Analyze all your resources.
"What are the things that will help you bridge the gap?" Mark said. "If there are no emergency savings, you need to take stock of assets, liabilities, income expenses. Is there equity in a home that you need to tap? Are there retirement funds that you may need to get you through your financial crisis?"
Mark and Johns advise against tapping retirement funds unless you absolutely have to.
"My biggest fear is that you'll just take out a 401(k) loan," Johns said. "Yes, you'll be paying yourself back, but you'll miss so much opportunity with that compound interest."
As the Profit Sharing/401k Council of America explains it: "When you take a loan from your plan, you are withdrawing money from your account balance and replacing it with an IOU. That IOU continues to generate interest from your repayments, but generates no special investment return."
The importance of keeping your retirement funds intact is illustrated by Cynthia Johnston.
Johnston, 64, who lives near Dallas, slipped on her driveway during an ice storm in January and broke her femur. Doctors had to insert a titanium rod to facilitate healing.
Though she wasn't struggling financially, Johnston's medical bills could have very quickly turned her personal finances upside down.
Her hospital bill alone totaled about $51,000, but her insurance company would cover only room and board at $7,080.
Johnston's greatest fear was that she would have to raid her nest egg to pay the bill.

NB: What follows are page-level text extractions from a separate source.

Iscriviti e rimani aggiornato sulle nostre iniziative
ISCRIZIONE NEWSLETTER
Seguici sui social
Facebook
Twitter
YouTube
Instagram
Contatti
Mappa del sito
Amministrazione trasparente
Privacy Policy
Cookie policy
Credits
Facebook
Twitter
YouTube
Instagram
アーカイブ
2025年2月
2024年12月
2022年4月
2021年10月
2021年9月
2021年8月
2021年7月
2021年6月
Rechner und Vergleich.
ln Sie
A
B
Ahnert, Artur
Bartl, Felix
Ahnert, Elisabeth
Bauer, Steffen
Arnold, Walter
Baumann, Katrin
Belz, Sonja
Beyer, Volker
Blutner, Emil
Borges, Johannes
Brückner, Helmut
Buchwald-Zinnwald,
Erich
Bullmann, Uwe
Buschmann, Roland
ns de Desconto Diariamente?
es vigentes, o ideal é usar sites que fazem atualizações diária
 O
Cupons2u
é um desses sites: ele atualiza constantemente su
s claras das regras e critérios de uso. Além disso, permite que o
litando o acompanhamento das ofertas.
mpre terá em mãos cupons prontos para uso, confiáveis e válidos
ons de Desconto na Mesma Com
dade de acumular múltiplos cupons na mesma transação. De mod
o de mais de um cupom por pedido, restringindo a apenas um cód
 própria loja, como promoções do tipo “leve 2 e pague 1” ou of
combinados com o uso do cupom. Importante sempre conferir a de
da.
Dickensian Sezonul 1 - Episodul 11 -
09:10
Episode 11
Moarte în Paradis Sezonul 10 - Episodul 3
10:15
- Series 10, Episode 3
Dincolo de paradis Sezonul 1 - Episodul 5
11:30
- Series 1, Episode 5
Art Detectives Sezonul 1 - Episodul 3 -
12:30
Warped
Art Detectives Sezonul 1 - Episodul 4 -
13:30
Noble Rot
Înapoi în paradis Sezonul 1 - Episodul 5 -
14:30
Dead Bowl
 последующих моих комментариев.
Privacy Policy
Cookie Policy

"When I looked at what they sent me, what the insurance company was to be paying for and the whole grand total was to be $51,000, it was just like, all of a sudden, the worst dreams of being on the curb eating cat food," said Johnston, who works in retail. "I'm at the age where there was no way I was going to be able to recover that. The very security I counted on was going to be gone."

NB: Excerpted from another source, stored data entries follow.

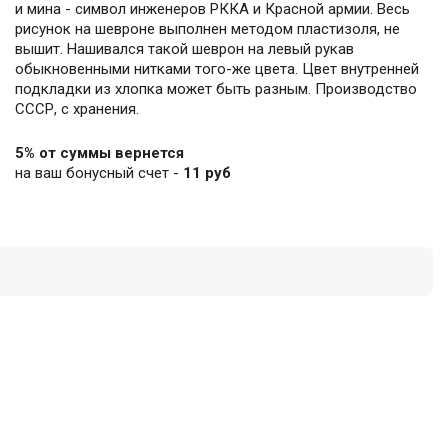
и мина - символ инженеров РККА и Красной армии. Весь
рисунок на шевроне выполнен методом пластизоля, не
вышит. Нашивался такой шеврон на левый рукав
обыкновенными нитками того-же цвета. Цвет внутренней
подкладки из хлопка может быть разным. Производство
СССР, с хранения.
5% от суммы вернется
на ваш бонусный счет -
11 руб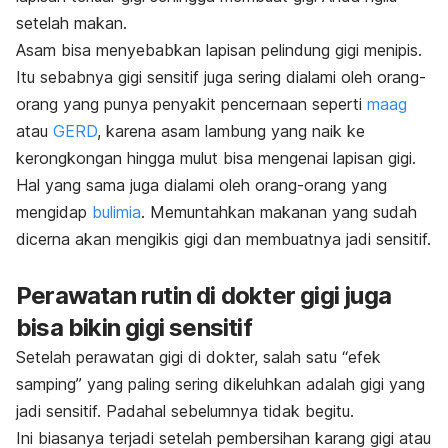
setelah makan.
Asam bisa menyebabkan lapisan pelindung gigi menipis.
Itu sebabnya gigi sensitif juga sering dialami oleh orang-
orang yang punya penyakit pencernaan seperti
maag
atau
GERD
, karena asam lambung yang naik ke
kerongkongan hingga mulut bisa mengenai lapisan gigi.
Hal yang sama juga dialami oleh orang-orang yang
mengidap
bulimia
. Memuntahkan makanan yang sudah
dicerna
akan mengikis gigi dan membuatnya jadi sensitif.
Perawatan rutin di dokter gigi juga
bisa bikin gigi sensitif
Setelah perawatan gigi di dokter, salah satu “efek
samping” yang paling sering dikeluhkan adalah gigi yang
jadi sensitif. Padahal sebelumnya tidak begitu.
Ini biasanya terjadi setelah pembersihan karang gigi atau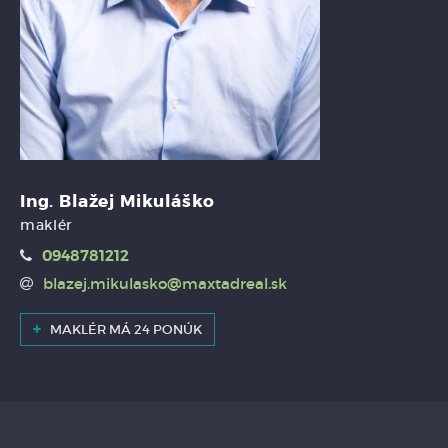
Ing. Blažej Mikuláško
maklér
0948781212
blazej.mikulasko@maxtadreal.sk
MAKLÉR MÁ 24 PONÚK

The lesson here is that you've got to reach out for help.
Johnston contacted the hospital and laid out her situation. After she sent financial statements and pay stubs to the hospital, it slashed the bill to $9,000 - an 82 percent decrease - which Johnston will pay over time.
"It's just stepping outside your comfort zone and being open and saying, 'This is the way it is. Is there anything you can do to help me?' "
Another option is to take advantage of help in your community, such as food pantries, churches, charities and financial counseling agencies.
Jennifer Nelson, 41, of Dallas sought help from Consumer Credit Counseling Service of North Central Texas after her divorce in 1995 left her deep in debt.
"I was unemployed at the time, so that was a double whammy," Nelson said.
She moved in with her parents and eventually found work as an insurance payment poster. The counseling service helped her develop a debt management plan to pay off her creditors.
"It had taken a little bit, but I finally had gotten back on my feet," Nelson said.
Then, just as she was starting pay down her debt, she got laid off last July and she's been looking for a job ever since.
"I have sold almost everything I own," said Nelson, who still lives with her parents. "I have been cleaning houses, I've been having garage sales, doing a lot of selling clothes to consignment stores. I even have gotten to the point where I have sold my own blood."
Leverage any skills you may have that could benefit others. Maybe you can provide bookkeeping services in exchange for haircuts for you and your family. If your roof needs repair, maybe you can repair the roofer's computer.
"If you have a need for personal services, consider what you can offer your service provider," said debt counselor Clarky Davis, also known as the "The Debt Diva." "It could be as easy as providing transportation or trading services. Be specific about your needs and what you can offer."
It may not be easy, it may not be painless, but there are ways to deal with unexpected emergencies. You just may need to get creative.